И пес от удовольствия вилял хвостом. Он был рад за своего хозяина, хотя чему, собственно, было радоваться? Все чаще появлялись люди в белых халатах, иногда и по ночам, приезжая на большой крытой машине, которая издавала тревожные гудки.

Люди в белых халатах втыкали в тело хозяина длинную иглу с жидкостью или подносили к его губам резиновую подушку со свежим воздухом, который больной пил жадными глотками.

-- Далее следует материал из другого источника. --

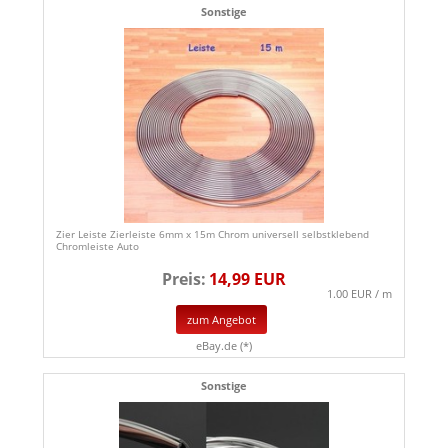
Sonstige
Zier Leiste Zierleiste 6mm x 15m Chrom universell selbstklebend
Chromleiste Auto
Preis:
14,99 EUR
1.00 EUR / m
zum Angebot
eBay.de (*)
Sonstige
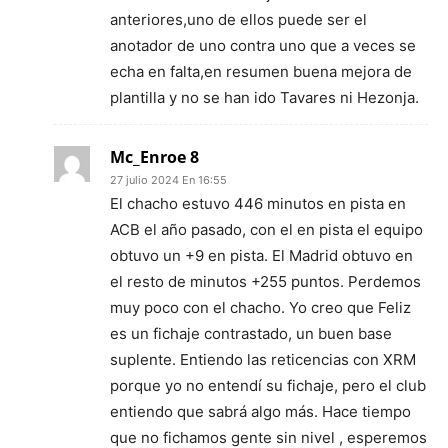
anteriores,uno de ellos puede ser el
anotador de uno contra uno que a veces se
echa en falta,en resumen buena mejora de
plantilla y no se han ido Tavares ni Hezonja.
Mc_Enroe 8
27 julio 2024 En 16:55
El chacho estuvo 446 minutos en pista en
ACB el año pasado, con el en pista el equipo
obtuvo un +9 en pista. El Madrid obtuvo en
el resto de minutos +255 puntos. Perdemos
muy poco con el chacho. Yo creo que Feliz
es un fichaje contrastado, un buen base
suplente. Entiendo las reticencias con XRM
porque yo no entendí su fichaje, pero el club
entiendo que sabrá algo más. Hace tiempo
que no fichamos gente sin nivel , esperemos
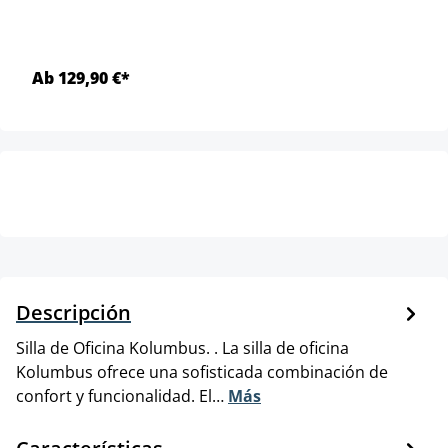
Ab 129,90 €*
Descripción
Silla de Oficina Kolumbus. . La silla de oficina
Kolumbus ofrece una sofisticada combinación de
confort y funcionalidad. El…
Más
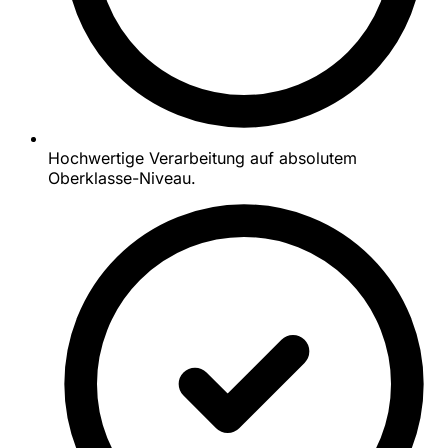
Hochwertige Verarbeitung auf absolutem
Oberklasse-Niveau.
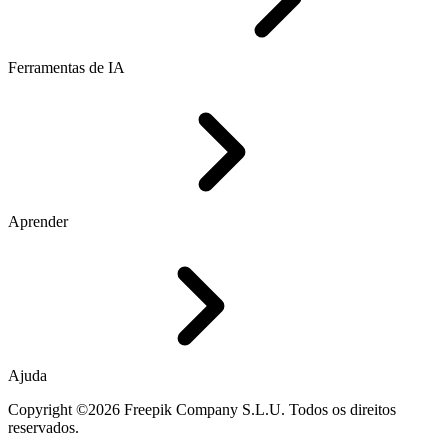
Ferramentas de IA
Aprender
Ajuda
Copyright ©2026 Freepik Company S.L.U. Todos os direitos
reservados.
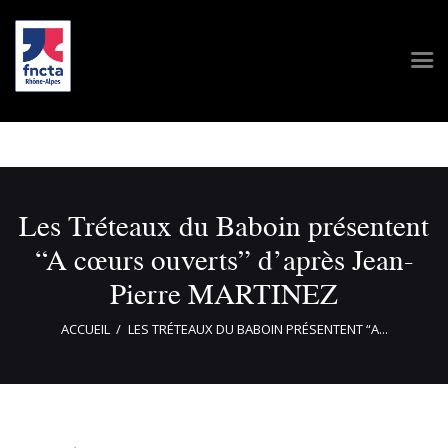
Les Tréteaux du Baboin présentent
“A cœurs ouverts” d’après Jean-
Pierre MARTINEZ
ACCUEIL
LES TRÉTEAUX DU BABOIN PRÉSENTENT “A...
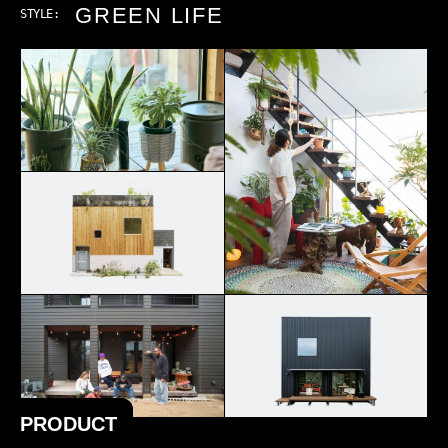
GREEN LIFE
STYLE:
PRODUCT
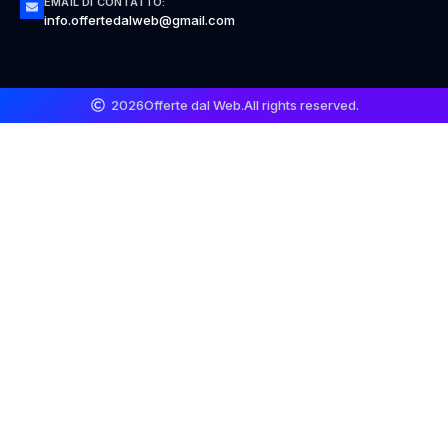
EMAIL DI CONTATTO:
info.offertedalweb@gmail.com
2026
Offerte dal Web.
All rights reserved.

Видя эту резиновую подушку, наполненную острым и чистым зимним воздухом, который проходил мимо рта больного и струился возле кровати, пес испытывал тоску и всем своим существом, всей дрожью своего большого лохматого тела чувствовал, что жизнь хозяина понемножку уходит, как этот воздух из резиновой подушки.

И вот когда хозяина унесли, унесли навсегда, пес завыл. Хозяина уже не было, но бередили обоняние пса еще оставшиеся и уцелевшие его запахи, и это было непереносимо знать, что запахи только напоминают о том, кого здесь, в квартире, нет и никогда уже не будет.

Пес выл, и казалось — выл не он, жалобно выла сама природа — реки, облака, деревья и лесные дороги, все, что осталось здесь, но потеряло для пса всякий смысл, потому что исчез тот, кого пес любил всей своей собачьей, бесконечно искренней и преданной сутью.

24

Горевала ли, отчаивалась ли Офелия, похоронив своего величавого и знаменитого мужа, своего милого, доброго Тициана с Васильевского острова? Кто об этом мог знать? Богини редко плачут, даже если эти богини вырублены не из мрамора, а из материала, секрет которого нам неизвестен.